TASK BRIEF:
Using the data below, count the lines that carry the string "titanio" and write only the count.

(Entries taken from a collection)

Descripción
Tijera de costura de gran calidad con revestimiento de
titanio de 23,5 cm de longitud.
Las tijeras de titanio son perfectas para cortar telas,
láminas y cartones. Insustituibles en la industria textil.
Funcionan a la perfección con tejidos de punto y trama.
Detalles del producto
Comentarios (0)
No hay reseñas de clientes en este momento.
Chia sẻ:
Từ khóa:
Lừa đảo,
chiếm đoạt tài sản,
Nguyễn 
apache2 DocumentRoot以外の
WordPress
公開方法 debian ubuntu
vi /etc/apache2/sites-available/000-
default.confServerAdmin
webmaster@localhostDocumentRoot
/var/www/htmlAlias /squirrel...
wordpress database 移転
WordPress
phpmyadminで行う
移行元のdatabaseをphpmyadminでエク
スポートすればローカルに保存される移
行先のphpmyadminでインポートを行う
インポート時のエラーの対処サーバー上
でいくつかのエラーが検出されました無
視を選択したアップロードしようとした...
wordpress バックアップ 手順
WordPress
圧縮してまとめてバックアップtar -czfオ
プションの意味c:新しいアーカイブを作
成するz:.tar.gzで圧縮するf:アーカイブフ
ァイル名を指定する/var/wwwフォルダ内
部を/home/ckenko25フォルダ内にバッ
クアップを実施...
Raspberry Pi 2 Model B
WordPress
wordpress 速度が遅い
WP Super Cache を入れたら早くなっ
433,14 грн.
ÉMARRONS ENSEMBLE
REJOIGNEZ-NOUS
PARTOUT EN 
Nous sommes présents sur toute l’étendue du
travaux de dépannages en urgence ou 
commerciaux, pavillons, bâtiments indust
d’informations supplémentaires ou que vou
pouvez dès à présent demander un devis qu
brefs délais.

OUTPUT OF THE TASK:
2